Transport for volunteers, young people and equipment is an important factor to consider when planning your trip. The nature of the event and the venue/location that you choose will have an impact on the options available to you, the need to transport additional equipment and the costs/time involved in doing so.
Parents/carers may be willing and able to transport their own children to your venue, though you should not assume that every family will be in a position to do this. Lift sharing can help minimise the demands on parents/carers to transport their children to and from camp – it may be preferable to help families arrange this informally between themselves rather than for organisers to take this on in addition to the other aspects of organising the event. Drivers must ensure that their vehicle is safe and roadworthy, that they have adequate insurance in place, and that seatbelts, child seats or booster seats appropriate to the age and size of any young people are used. Adults giving lifts to young people in private cars should make sure that they are following any guidance in the Local or Event Safeguarding Plan. You will also need to ensure that there is adequate parking at the venue for any cars belonging to those who are staying.
Coach or Minibus
Providing transport will increase what you will need to charge to participants, but can make the trip more accessible to families without access to a car, and reduce the demands on parents/carers, particularly if the distances involved are large. Private coach hire will incur significant cost – most of this relates to the cost of the driver, and it frequently costs only a little more to hire a large coach than a small one. You may need to consider access to your chosen venue, particular in remote, rural areas (for example, coaches can only access Woodcraft Folk’s site at Biblins from the opposite side of the river – kit will need to be carried across the bridge to the site). Minibuses can be a more cost-effective option – you may be able to hire one, with or without a driver, one at a reduced rate through your local community transport scheme or other community organisation. Check the licencing requirements carefully to ensure that a volunteer driving the minibus is legally entitled, as well as sufficiently skilled, to drive the vehicle.
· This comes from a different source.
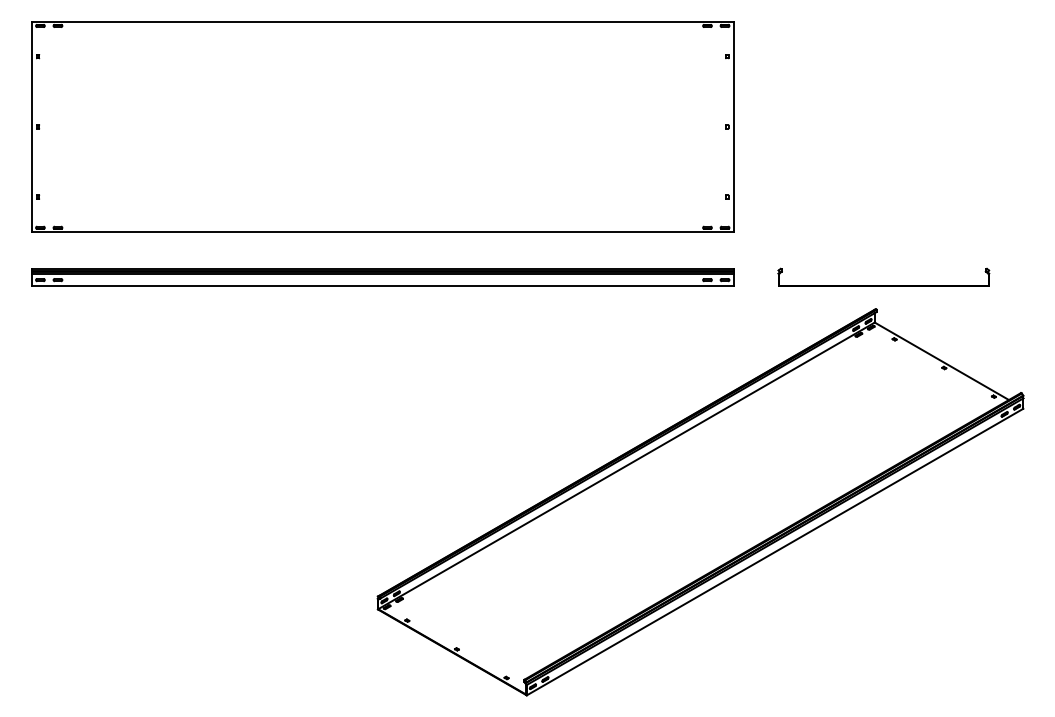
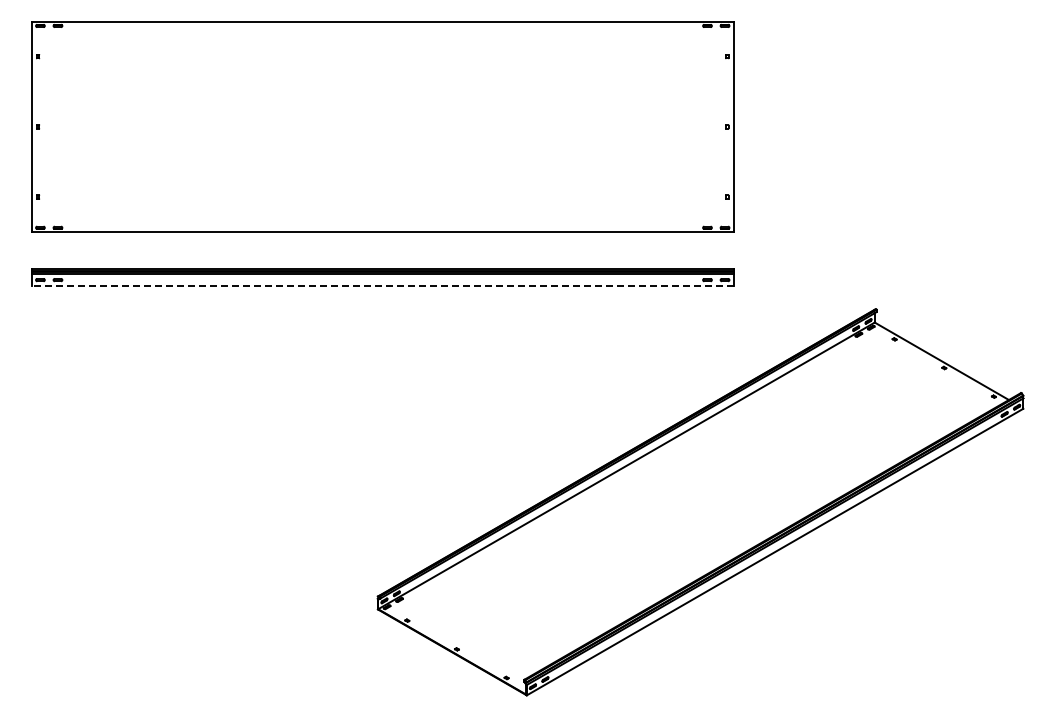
part at (883, 285): present -> none
line at (382, 286): solid -> dashed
The MiDAS training accredited by the Community Transport Association is a popular route to enable volunteers to drive smaller minibuses without obtaining a full PCV licence.
Depending on your chosen location, public transport may be an appropriate option for participants – the Darsham Country Centre is particularly convenient as trains stop directly outside the front door! Costs can be reduced by booking special group fares in advance, or by making use of any railcard discounts that members/volunteers in your group are entitled to. Travelling together can increase the opportunities for young people to bond, exercise their problem solving skills and develop independence – though, of course, you should consider carefully how you will manage any risks associated with this. Depending on the age of the young people, the nature of the accommodation, and how far they need to walk at the other end, it may be feasible for participants to carry their own kit with them, or you may wish to arrange for bulky/heavy kit to be transported separately by car or van.
Vans & Lorries
Hiring a van or lorry to transport equipment is commonly needed for a larger or longer camp. If hiring on a self-drive basis, you should pay careful attention to the licence entitlement of your prospective volunteer drivers. Only drivers who passed their standard driving test prior to 1 January 1997 are able to drive larger vehicles on a car licence – others will be limited to driving Transit- or Luton-style vans. It is vital that drivers of these vehicles, whether hired or not, pay careful attention to the legal weight limits – the gross vehicle weight (GVW), which is the combined weight of the vehicle, its payload, the driver and any passengers, must not exceed the maximum for the vehicle – which will vary by make and model. The load limit for a van may be reached long before the vehicle looks ‘full’, particularly if you are transporting heavy items such as gas bottles and marquees. Anyone driving an overweight vehicle may be fined and/or given penalty points on their licence if stopped by police or DVSA officers.
Driving without adequate rest breaks will increase the risk of accident and injury – it is important to avoid making unreasonable demands of volunteers who are driving as part of your activity. Consider whether you can hire a vehicle with a driver, rather than asking volunteers to take on this responsibility. Can volunteers who have not been part of the camp be asked to drive the van, rather than asking someone who is already tired from a weekend at camp to take this on? Do you need two drivers who can share the task? An extra day’s hire for a vehicle may add to the cost, but this is preferable to asking a volunteer to undertake a long drive that is potentially unsafe.